For this reason the package is located in the "multiverse" repository and is a work in progress provided for experimentation and evaluation and/or unsupported production use.

There's no obvious reason you shouldn't be able to use it in production - just be aware that future releases may well evolve the representation model possibly resulting in minor refactoring if you want to use newer releases.

Over the Shoulder view of the ROC Development Process

The next article in this series will resume once we're the other side of the conference. The previous articles are here and here.

April Fools Joke

April is here, and for us Northern hemispherites spring is in the air, life is good and its due to get a lot better...

Its no joke that there's only two weeks until NKWest2011, Fort Collins, Colorado, USA, 12th-14th April.

We're working flat out to get together all the material and exciting new stuff. And the best news is its still not too late to grab a place...

http://www.1060research.com/conference/NKWest2011/

You already know the conference is preceded by a one-day bootcamp - so I won't tell you about that.

You also know that we'll be revealing the NetKernel Composite Development Environment (nCoDE) - so I won't tell you about that either.

But did you know we'll be showing you how to do some outrageous distributed ROC patterns with a detailed discussion of the NetKernel protocol (NKP). You'll discover that general distributed-ROC is a step change from HTTP/REST...

Really, its that good. I repeat my advice from last week: beg, borrow or steal your way to Fort Collins. You'd be a fool to miss it.

The best April Fool I've found so far is this: http://www.thinkgeek.com/interests/looflirpa/e8bb/ I hanker after the "Steve Jobs Keynote Theatre".

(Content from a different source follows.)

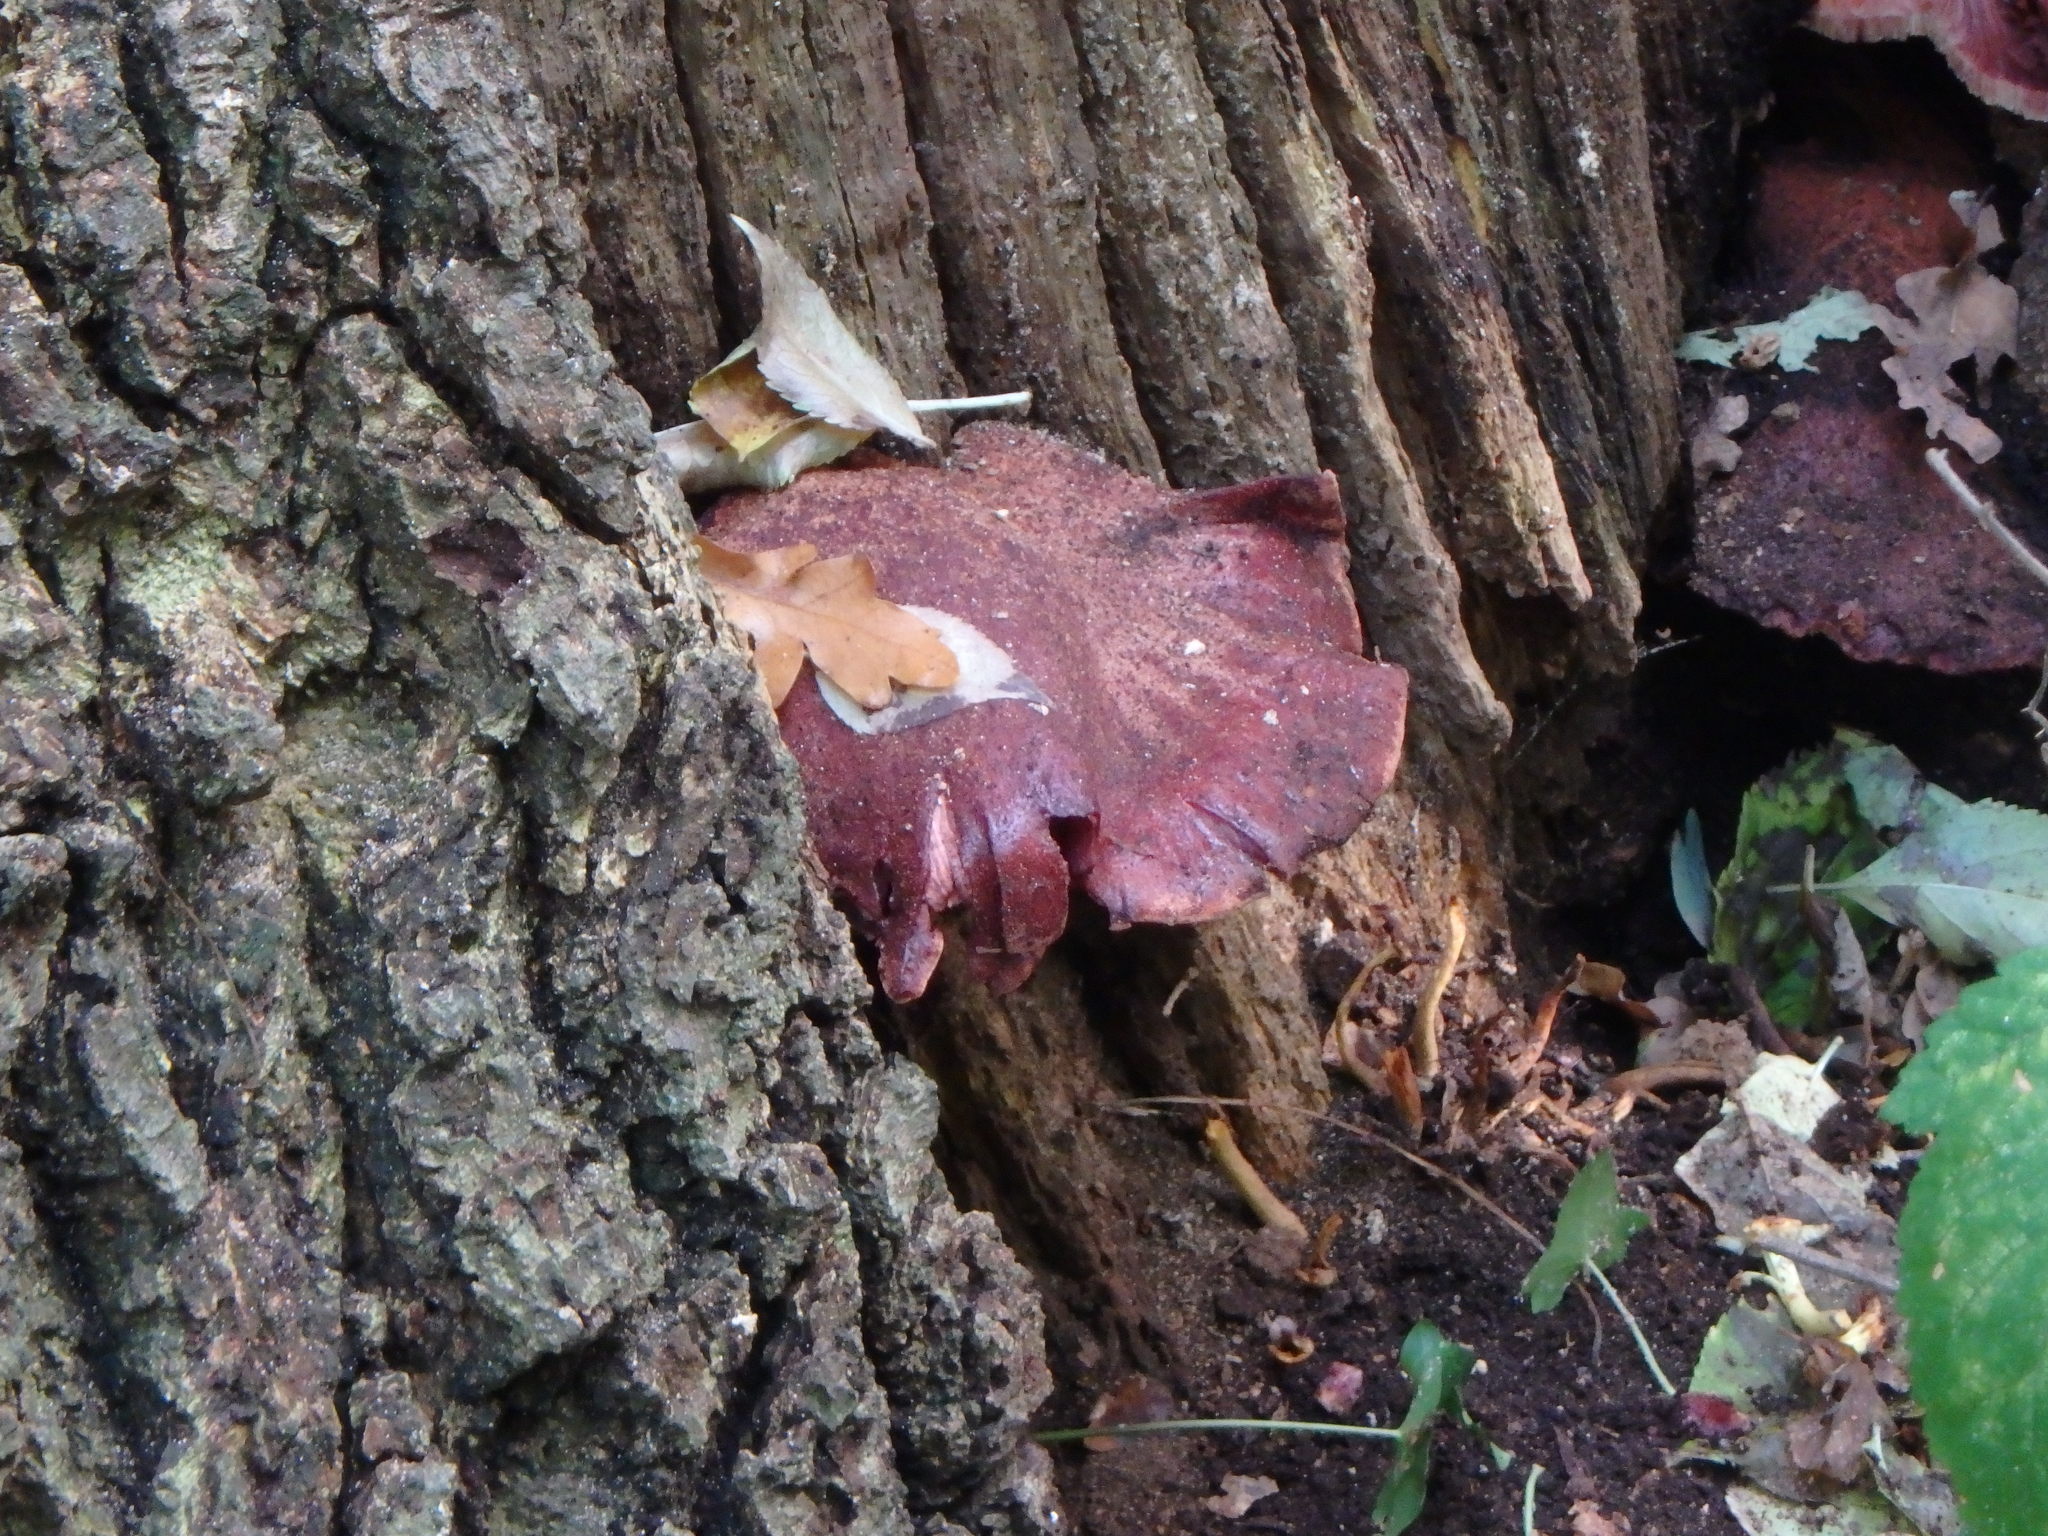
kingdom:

Limited Edition ROC Soft Wear

Not crap, post-modern.

I know, you're hankering after one of these cult icons but are worried that you'll upstage your colleagues?

But don't worry. We've gone to extreme efforts to make sure that the powerful statement it conveys, of being a member of the elite ROC glitterati, is not going to alienate those around you who aren't down wiv d' ROC possy.

We've achieved this by using some incredibly naive and primitive graphic design, which to a casual observer will be passed off as "complete crap".

Rest assured that only the dedicated ROCers will recognise this as a deliberate "post modern" diversion to ensure the powerful message emblazoned on the front is not going to overwhelm them.

As you can see, the logo is in "tastefully" subtle shades and reads "NetKernel ROCit Scientist" in faded green, black, blue with the word "resourceful" in faded black beneath. There's a range of styles and t-shirt colours available.

These items will be available on a strictly limited basis, when one hundred representations have been reified they will be unresolvable forever more. Get 'em while they're still misunderstood.